■ How to complete this task ■
Drop the pictures and restate the rest of the listing word for word.
--- START ---
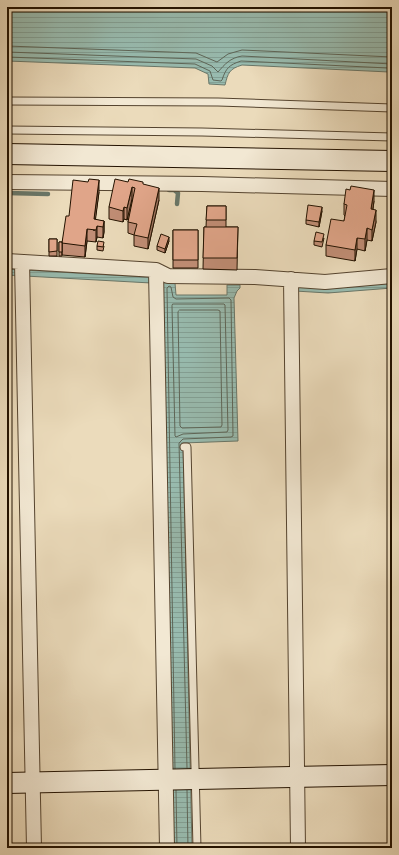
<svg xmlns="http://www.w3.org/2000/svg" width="399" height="855" viewBox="0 0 399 855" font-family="Cardo,serif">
  <defs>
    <pattern id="water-rules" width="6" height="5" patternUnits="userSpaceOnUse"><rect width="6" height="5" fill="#98bbaf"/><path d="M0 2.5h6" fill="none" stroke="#83a095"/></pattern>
  </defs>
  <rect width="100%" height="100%" fill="#ebdbbb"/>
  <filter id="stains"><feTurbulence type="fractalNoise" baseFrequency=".005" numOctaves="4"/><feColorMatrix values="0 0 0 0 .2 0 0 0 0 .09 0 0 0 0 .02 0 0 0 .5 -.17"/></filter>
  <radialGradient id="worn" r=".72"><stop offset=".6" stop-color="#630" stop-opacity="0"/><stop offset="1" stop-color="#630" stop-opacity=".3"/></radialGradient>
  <path fill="url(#water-rules)" stroke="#697769" d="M7,7h385v70h-3v-5l-147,-7c-13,4 -14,8 -17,20l-16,-1 -1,-10 -13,-6 -188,-7z
    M7,269l154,9 4,3 10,2 1,12h51v-10h13v3l-3,3 -3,7 4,143 -55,2 9,405h-19l-22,-565 -144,-8z
    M392,283v5l-64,5 -33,-2 1,-5 31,3z"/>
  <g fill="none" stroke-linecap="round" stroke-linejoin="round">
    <path stroke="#5e6658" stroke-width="1" d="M7,46l189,7 21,9 11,-8 14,-4 150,7
      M7,52l189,7 16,7 6,6c7,-8 12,-14 24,-16l150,8
      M7,57l188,7 15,7 3,9 8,1 1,-1c4,-12 7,-15 19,-19l147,7 4,2
      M173,304h51l1,1 3,125 -1,2 -44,2 -7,3 -1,-1 -3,-130z
      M180,310h38l2,1 2,114 -1,2 -39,1 -2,-2 -2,-114z
      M175,769l-8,-481 2,-2 2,1 2,10 3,2 53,-1 2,2 2,136 -2,1 -48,2 -4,4 8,325
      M176,790l1,58
      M187,790l1,58"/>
    <path stroke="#697769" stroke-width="4.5" d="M169,190h5l4,3 -1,11
      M7,193l41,1"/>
    <g stroke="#55442f" stroke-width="9">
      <path id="lane" d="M7,101l211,1 174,6
        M7,130l195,2 190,5
        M184,447h3l10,401"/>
    </g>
    <g stroke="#55442f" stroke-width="16">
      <path id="street" d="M7,182l195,2 190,5
        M7,261l149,9 12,6 87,1 70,5 67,-6
        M22,262l12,586
        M156,270l11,578
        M291,279l7,569"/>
    </g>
    <g stroke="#231200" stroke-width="22">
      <path id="secondary" d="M7,154l385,7
        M7,783l385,-8"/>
    </g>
    <use href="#lane" stroke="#f2e8d3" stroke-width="7"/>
    <use href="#street" stroke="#f2e8d3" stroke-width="14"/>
    <use href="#secondary" stroke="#f2e8d3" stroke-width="20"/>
  </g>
  <path fill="#c18e76" stroke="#231200" d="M128,182l15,3 16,15 -11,49 -14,-3v-11l-6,-2v-11l5,-23h-1l-5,21 -3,-1 -1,3 -14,-3v-12z
    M350,190l24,11 -1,8 3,13 -4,19 -5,-1 -2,11 -8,-2 -2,12 -29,-5v-11l18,-24 1,-5 -1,-1v-11z
    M99,192l-4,28 9,1v11l-1,6 -6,-1 -1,5 -9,-1 -2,16 -23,-2v-12l7,-27z
    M207,206h19v21h12l-1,43 -34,-1 1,-42h2z
    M322,211l-3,16 -13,-3v-4z
    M173,230h25v38h-25z
    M324,238l-2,9 -8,-2v-4z
    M49,239h8v17h-8z
    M169,241l-4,12 -8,-3v-4z
    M59,242h3v14h-3z
    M97,246h7l-1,5 -6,-1z
    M7,273h2l-1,32h-1z"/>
  <path fill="#9d7460" stroke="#231200" d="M99,180v12l-5,39v-12z
    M132,187v12l-5,21v-12z
    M159,188v12l-11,49v-11z
    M374,190v11l-3,20v-12z
    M124,207v12l-1,3v-11z
    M322,207v4l-3,16v-5z
    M376,210v12l-4,19v-11z
    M104,221v11l-1,6v-11z
    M97,226v11l-1,5v-12z
    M367,228v12l-2,11v-12z
    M87,229v12l-2,16v-11z
    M169,237v4l-4,12v-4z
    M357,238v11l-2,12v-11z"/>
  <path fill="#e0a589" stroke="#231200" d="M89,179l10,1 -5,39 10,2 -1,6 -6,-1 -1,4 -9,-1 -2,17 -23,-3 4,-27h3l4,-36 15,2z
    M115,179l13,3 1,-3 14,3v2l16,4 -11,50 -14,-3 3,-11 -9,-2 7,-34 -3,-1 -5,21 -3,-1 -1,4 -14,-4z
    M351,186l23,4 -3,19 5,1 -4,20 -5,-2 -2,11 -8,-1 -2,12 -29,-5 5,-26 13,2 3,-16 -3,-1 2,-15 4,1z
    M308,205l14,2 -3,15 -13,-2z
    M207,206h19v14h-20z
    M204,227h34l-1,31h-34z
    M173,230h25v30h-25z
    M316,232l8,2 -2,8 -8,-1z
    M161,234l8,3 -4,12 -8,-3z
    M49,239h8v12l-8,1z
    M98,241l6,1 -1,5 -6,-1z
    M59,242h3v10h-3z
    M7,273h2l-1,24h-1z"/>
  <rect width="399" height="855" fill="none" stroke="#ebdbbb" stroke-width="24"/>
  <rect x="8" y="8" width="383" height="839" fill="none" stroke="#231200" stroke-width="2"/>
  <rect x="12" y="12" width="375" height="831" fill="none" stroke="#231200"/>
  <rect width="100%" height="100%" filter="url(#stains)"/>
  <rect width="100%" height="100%" fill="url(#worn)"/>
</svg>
--- END ---
■ Solution for this problem ■
<svg xmlns="http://www.w3.org/2000/svg" width="399" height="855" viewBox="0 0 399 855" font-family="Cardo,serif">
  <defs>
    <pattern id="water-rules" width="6" height="5" patternUnits="userSpaceOnUse"><rect width="6" height="5" fill="#98bbaf"/><path d="M0 2.5h6" fill="none" stroke="#83a095"/></pattern>
  </defs>
  <rect width="100%" height="100%" fill="#ebdbbb"/>
  <filter id="stains"><feTurbulence type="fractalNoise" baseFrequency=".005" numOctaves="4"/><feColorMatrix values="0 0 0 0 .2 0 0 0 0 .09 0 0 0 0 .02 0 0 0 .5 -.17"/></filter>
  <radialGradient id="worn" r=".72"><stop offset=".6" stop-color="#630" stop-opacity="0"/><stop offset="1" stop-color="#630" stop-opacity=".3"/></radialGradient>
  <path fill="url(#water-rules)" stroke="#697769" d="M7,7h385v70h-3v-5l-147,-7c-13,4 -14,8 -17,20l-16,-1 -1,-10 -13,-6 -188,-7z
    M7,269l154,9 4,3 10,2 1,12h51v-10h13v3l-3,3 -3,7 4,143 -55,2 9,405h-19l-22,-565 -144,-8z
    M392,283v5l-64,5 -33,-2 1,-5 31,3z"/>
  <g fill="none" stroke-linecap="round" stroke-linejoin="round">
    <path stroke="#5e6658" stroke-width="1" d="M7,46l189,7 21,9 11,-8 14,-4 150,7
      M7,52l189,7 16,7 6,6c7,-8 12,-14 24,-16l150,8
      M7,57l188,7 15,7 3,9 8,1 1,-1c4,-12 7,-15 19,-19l147,7 4,2
      M173,304h51l1,1 3,125 -1,2 -44,2 -7,3 -1,-1 -3,-130z
      M180,310h38l2,1 2,114 -1,2 -39,1 -2,-2 -2,-114z
      M175,769l-8,-481 2,-2 2,1 2,10 3,2 53,-1 2,2 2,136 -2,1 -48,2 -4,4 8,325
      M176,790l1,58
      M187,790l1,58"/>
    <path stroke="#697769" stroke-width="4.5" d="M169,190h5l4,3 -1,11
      M7,193l41,1"/>
    <g stroke="#55442f" stroke-width="9">
      <path id="lane" d="M7,101l211,1 174,6
        M7,130l195,2 190,5
        M184,447h3l10,401"/>
    </g>
    <g stroke="#55442f" stroke-width="16">
      <path id="street" d="M7,182l195,2 190,5
        M7,261l149,9 12,6 87,1 70,5 67,-6
        M22,262l12,586
        M156,270l11,578
        M291,279l7,569"/>
    </g>
    <g stroke="#231200" stroke-width="22">
      <path id="secondary" d="M7,154l385,7
        M7,783l385,-8"/>
    </g>
    <use href="#lane" stroke="#f2e8d3" stroke-width="7"/>
    <use href="#street" stroke="#f2e8d3" stroke-width="14"/>
    <use href="#secondary" stroke="#f2e8d3" stroke-width="20"/>
  </g>
  <path fill="#c18e76" stroke="#231200" d="M128,182l15,3 16,15 -11,49 -14,-3v-11l-6,-2v-11l5,-23h-1l-5,21 -3,-1 -1,3 -14,-3v-12z
    M350,190l24,11 -1,8 3,13 -4,19 -5,-1 -2,11 -8,-2 -2,12 -29,-5v-11l18,-24 1,-5 -1,-1v-11z
    M99,192l-4,28 9,1v11l-1,6 -6,-1 -1,5 -9,-1 -2,16 -23,-2v-12l7,-27z
    M207,206h19v21h12l-1,43 -34,-1 1,-42h2z
    M322,211l-3,16 -13,-3v-4z
    M173,230h25v38h-25z
    M324,238l-2,9 -8,-2v-4z
    M49,239h8v17h-8z
    M169,241l-4,12 -8,-3v-4z
    M59,242h3v14h-3z
    M97,246h7l-1,5 -6,-1z
    M7,273h2l-1,32h-1z"/>
  <path fill="#9d7460" stroke="#231200" d="M99,180v12l-5,39v-12z
    M132,187v12l-5,21v-12z
    M159,188v12l-11,49v-11z
    M374,190v11l-3,20v-12z
    M124,207v12l-1,3v-11z
    M322,207v4l-3,16v-5z
    M376,210v12l-4,19v-11z
    M104,221v11l-1,6v-11z
    M97,226v11l-1,5v-12z
    M367,228v12l-2,11v-12z
    M87,229v12l-2,16v-11z
    M169,237v4l-4,12v-4z
    M357,238v11l-2,12v-11z"/>
  <path fill="#e0a589" stroke="#231200" d="M89,179l10,1 -5,39 10,2 -1,6 -6,-1 -1,4 -9,-1 -2,17 -23,-3 4,-27h3l4,-36 15,2z
    M115,179l13,3 1,-3 14,3v2l16,4 -11,50 -14,-3 3,-11 -9,-2 7,-34 -3,-1 -5,21 -3,-1 -1,4 -14,-4z
    M351,186l23,4 -3,19 5,1 -4,20 -5,-2 -2,11 -8,-1 -2,12 -29,-5 5,-26 13,2 3,-16 -3,-1 2,-15 4,1z
    M308,205l14,2 -3,15 -13,-2z
    M207,206h19v14h-20z
    M204,227h34l-1,31h-34z
    M173,230h25v30h-25z
    M316,232l8,2 -2,8 -8,-1z
    M161,234l8,3 -4,12 -8,-3z
    M49,239h8v12l-8,1z
    M98,241l6,1 -1,5 -6,-1z
    M59,242h3v10h-3z
    M7,273h2l-1,24h-1z"/>
  <rect width="399" height="855" fill="none" stroke="#ebdbbb" stroke-width="24"/>
  <rect x="8" y="8" width="383" height="839" fill="none" stroke="#231200" stroke-width="2"/>
  <rect x="12" y="12" width="375" height="831" fill="none" stroke="#231200"/>
  <rect width="100%" height="100%" filter="url(#stains)"/>
  <rect width="100%" height="100%" fill="url(#worn)"/>
</svg>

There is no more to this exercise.